Los
rebullones son una especie de zamuros llaneros, de aquellos que de pronto
aparecen y desatan ciertos males, acaban con las cosechas y dejan ese olor tan
particular que desprenden sus oscuras alas. Estas alas le dan un horizonte más
amplio, una gama de posibilidades más extensa que la de un gallo o un pato. Quizás esa perspectiva permitió este panorama, aquel que aún se deja entrever en
la parte más alta de la formación de la
mañana, en donde nuestra vista llega a ver pero nuestras manos no alcanzan a tocar.
Un día como
cualquier otro, desprovisto de aventuras alternas a lo cotidiano de la vida
estudiantil. Pero ¡no!, este suceso no alteraría el orden natural de las cosas…
Mejor olvidemos explicaciones y vayamos a lo acontecido.
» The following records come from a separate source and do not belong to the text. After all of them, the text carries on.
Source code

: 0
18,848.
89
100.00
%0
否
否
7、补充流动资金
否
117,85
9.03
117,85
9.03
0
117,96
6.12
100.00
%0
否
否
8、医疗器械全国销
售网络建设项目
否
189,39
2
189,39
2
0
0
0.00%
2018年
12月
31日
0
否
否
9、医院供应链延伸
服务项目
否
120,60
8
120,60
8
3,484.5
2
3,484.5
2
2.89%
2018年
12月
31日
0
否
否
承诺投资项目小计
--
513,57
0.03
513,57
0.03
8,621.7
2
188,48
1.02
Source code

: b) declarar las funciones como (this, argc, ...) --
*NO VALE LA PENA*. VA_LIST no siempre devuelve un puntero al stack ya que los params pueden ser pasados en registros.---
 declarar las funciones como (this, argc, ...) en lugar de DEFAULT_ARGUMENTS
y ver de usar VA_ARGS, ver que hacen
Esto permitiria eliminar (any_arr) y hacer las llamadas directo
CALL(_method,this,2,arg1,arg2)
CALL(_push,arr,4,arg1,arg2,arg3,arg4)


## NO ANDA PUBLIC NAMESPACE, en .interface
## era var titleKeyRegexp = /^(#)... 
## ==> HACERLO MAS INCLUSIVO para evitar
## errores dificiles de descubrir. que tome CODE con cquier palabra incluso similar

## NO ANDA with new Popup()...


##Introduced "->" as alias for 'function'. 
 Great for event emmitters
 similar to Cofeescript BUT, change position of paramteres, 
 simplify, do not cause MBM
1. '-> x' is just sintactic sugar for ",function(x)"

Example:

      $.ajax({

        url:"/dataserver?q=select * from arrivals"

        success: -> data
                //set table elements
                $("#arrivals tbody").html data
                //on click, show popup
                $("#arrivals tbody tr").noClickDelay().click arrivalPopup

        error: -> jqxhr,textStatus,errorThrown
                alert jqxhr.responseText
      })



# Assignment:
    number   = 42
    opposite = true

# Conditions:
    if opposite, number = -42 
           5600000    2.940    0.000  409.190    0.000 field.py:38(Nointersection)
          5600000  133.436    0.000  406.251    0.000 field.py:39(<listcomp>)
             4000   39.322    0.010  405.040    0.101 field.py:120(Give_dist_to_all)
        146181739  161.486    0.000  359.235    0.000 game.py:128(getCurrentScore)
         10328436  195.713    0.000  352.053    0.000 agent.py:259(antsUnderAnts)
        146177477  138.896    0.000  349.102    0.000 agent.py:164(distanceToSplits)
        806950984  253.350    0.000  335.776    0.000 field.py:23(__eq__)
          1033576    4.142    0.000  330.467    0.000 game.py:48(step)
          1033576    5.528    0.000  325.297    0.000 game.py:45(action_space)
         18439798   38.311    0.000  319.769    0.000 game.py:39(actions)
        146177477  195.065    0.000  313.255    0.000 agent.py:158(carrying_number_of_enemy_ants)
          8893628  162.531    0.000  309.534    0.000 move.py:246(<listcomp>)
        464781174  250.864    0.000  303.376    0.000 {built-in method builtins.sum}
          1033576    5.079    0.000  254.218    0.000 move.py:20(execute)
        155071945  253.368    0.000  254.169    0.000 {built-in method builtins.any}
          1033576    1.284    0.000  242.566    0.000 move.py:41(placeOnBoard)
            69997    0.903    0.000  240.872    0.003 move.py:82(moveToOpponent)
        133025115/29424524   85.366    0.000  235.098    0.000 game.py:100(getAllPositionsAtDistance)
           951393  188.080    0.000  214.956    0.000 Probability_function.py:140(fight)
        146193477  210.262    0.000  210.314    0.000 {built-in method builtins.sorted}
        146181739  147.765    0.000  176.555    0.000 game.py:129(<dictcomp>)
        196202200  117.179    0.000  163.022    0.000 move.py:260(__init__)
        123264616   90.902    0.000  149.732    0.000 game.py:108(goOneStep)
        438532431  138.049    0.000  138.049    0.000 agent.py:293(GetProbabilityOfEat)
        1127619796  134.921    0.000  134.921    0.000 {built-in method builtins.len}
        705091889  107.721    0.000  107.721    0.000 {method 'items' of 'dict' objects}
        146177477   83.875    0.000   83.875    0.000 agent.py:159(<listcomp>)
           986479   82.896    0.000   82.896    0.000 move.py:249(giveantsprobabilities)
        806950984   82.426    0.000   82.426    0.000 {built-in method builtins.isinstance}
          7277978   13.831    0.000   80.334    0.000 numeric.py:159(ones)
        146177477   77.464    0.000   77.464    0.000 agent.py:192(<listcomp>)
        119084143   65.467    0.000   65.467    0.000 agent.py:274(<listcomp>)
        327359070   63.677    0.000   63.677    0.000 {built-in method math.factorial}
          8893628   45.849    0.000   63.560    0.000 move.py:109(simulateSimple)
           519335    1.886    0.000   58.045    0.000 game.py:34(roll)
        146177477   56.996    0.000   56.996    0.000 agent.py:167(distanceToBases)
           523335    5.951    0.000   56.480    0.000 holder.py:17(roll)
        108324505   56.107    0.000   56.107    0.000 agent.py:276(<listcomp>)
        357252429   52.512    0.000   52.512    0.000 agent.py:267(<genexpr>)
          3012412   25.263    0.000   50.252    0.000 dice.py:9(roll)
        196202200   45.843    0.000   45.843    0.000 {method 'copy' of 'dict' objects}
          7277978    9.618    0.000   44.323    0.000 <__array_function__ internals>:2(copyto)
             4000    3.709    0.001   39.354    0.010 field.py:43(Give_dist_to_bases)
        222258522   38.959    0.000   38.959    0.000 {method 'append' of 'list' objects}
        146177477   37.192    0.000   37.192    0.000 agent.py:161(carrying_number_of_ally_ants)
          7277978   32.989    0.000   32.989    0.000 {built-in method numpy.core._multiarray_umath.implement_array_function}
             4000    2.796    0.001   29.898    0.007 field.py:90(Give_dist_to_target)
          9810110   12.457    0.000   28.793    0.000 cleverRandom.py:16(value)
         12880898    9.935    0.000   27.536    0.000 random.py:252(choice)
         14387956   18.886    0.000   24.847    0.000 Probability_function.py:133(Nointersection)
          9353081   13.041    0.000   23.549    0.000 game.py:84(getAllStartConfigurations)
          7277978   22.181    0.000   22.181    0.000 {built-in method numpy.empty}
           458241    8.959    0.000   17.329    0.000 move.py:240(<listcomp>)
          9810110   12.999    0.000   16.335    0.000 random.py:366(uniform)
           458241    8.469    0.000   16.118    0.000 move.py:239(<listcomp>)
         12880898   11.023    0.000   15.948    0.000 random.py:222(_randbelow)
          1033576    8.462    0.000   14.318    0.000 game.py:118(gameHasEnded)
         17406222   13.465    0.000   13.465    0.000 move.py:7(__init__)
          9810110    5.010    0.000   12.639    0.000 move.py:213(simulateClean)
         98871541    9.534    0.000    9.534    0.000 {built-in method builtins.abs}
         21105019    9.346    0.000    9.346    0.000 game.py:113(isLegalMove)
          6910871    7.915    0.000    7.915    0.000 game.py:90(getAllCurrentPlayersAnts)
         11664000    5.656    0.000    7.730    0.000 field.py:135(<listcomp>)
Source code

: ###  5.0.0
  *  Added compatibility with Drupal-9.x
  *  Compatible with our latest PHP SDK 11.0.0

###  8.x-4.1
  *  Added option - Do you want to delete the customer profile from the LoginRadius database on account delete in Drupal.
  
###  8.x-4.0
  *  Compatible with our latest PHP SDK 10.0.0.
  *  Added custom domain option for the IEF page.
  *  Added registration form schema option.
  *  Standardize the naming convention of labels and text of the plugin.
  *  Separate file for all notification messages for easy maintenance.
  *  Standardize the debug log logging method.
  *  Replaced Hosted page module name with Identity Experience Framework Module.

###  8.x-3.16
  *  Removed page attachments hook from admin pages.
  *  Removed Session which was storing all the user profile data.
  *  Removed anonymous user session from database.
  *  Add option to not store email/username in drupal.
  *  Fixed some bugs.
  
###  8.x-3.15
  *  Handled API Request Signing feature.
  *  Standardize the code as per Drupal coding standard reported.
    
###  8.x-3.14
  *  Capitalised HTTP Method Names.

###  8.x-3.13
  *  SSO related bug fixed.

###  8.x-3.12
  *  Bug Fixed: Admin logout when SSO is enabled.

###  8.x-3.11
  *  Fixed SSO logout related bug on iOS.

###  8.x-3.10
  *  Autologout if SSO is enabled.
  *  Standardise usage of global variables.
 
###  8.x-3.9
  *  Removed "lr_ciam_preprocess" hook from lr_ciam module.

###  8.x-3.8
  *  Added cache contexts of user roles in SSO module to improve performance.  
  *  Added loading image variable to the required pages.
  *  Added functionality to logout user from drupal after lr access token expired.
Mejor olvidemos explicaciones y vayamos a lo acontecido.
Pasamos a la
altura de la autopista de Prados del Este, unos dormidos, otros despiertos, da
igual. El resto, abordo del transporte, miraban a su alrededor buscando algo
que parecía matar su intranquilidad. El mismo de siempre escuchaba música y
Luis comía una arepa. Todo concordaba en el transcurso del camino, la misma
gente, las mismas acciones.
Llegamos al
colegio un poco tarde, así que bajamos en donde Carlos para correr inquietos
por los pasillos color ladrillo. Al final del pasillo la lista nos esperaba,
formábamos igual que siempre, esperando las anotaciones por la tardanza, el
salón de clases y las mil palabras.
De pronto se
divisó un zamuro. Llegó el rebullón que Rómulo comparaba con una mujer de
características bárbaras, aquel que tarde o temprano le traía el mal a sus
tierras. En fin, era un ave poco común que venía descendiendo precipitadamente
hacia el asta donde izábamos la bandera todas las mañana.
Era pues el
tiempo del himno, algunos miraban al cielo esperando la caída de la misteriosa
ave y otros conversaban o cruzaban los brazos con la indiferencia del que tiene
examen de matemática.
-¡Es un pájaro!- Exclamó un alumno-
-No es un pájaro cualquiera idiota, es un
zamuro- corregía el compañero-
-No no, es sin duda alguna un
rebullón-afirmaba Jesús, el profesor de literatura- de aquellos que revuelan
por ambientes llaneros y desprenden un olor pútrido de sus alas.
Pero a quién
podría interesarle este asunto. Una carcajada grupal rompió el silencio de la
formación en orden debido al color negruzco que de pronto contrastaba con el de
las estrellas de la bandera o, quizás, por el rojo de color vivo que chorreaba
a borbotones hasta caer en el suelo confundido por otro tono de rojo atribuido
a la sangre de los héroes de nuestra patria.
Mientras el
zamuro emitía sonidos extraños parecía satisfacerse de su estadía en este lugar
magnánimo que le daba la completa atención, mientras que la sangre y el olor
pestilente que desprendía de sus alas rotas tocaba ya los talones de los
estudiantes y profesores, reunidos en la plaza.
Ahí seguía la
formación ya descompuesta, el orden hecho un caos, pero de risa, de burla, de
notable indiferencia, que se producía al oír y al observar aquel ser que parecía
disfrutar de su nueva desgracia.
Pasaban las horas
y el hecho seguía estático: la misma sangre, el mismo rebullón, la misma
formación desordenada que reía a carcajadas y sin parar. El olor y la sangre ya
alcanzaban nuestras rodillas, luego nos tocaban las espaldas y ahora, mientras pienso
en estos hechos, estoy a punto de ahogarme. Me llega hasta el cuello…
La situación
de la gente era de aquella que aún espera con impaciencia su próximo fin de
semana, se mantenían en risas y en simples pero bruscas carcajadas. Los
profesores nos acompañaban en este inusual reír como si fuera éste un hecho del
más común de sus días.
Esto no
imparte necesidades para nadar o para salir de este océano repugnante ya que
todos nosotros, inmiscuidos en esta especie de chiste, parecemos disfrutar,
como el rebullón, de la perfidia ocasionada por la misma víctima.
Hablando en
términos más generales, estamos indiferentes a lo que pueda suceder, indiferentes ante lo que aquel rebullón haga de nosotros y de la escuela. Dudamos de lo que
pueda pasar en las afueras de estas instalaciones, y el entretenimiento da
los medios para la ignorancia.
Por fin ha
llegado a mis narices, ahora el olor es inaguantable, la sangre desagradable y
todo esto inhumano, vergonzoso. Todos esperamos el momento de que caiga, de que
aquel rebullón se desplome y desaparezca para siempre.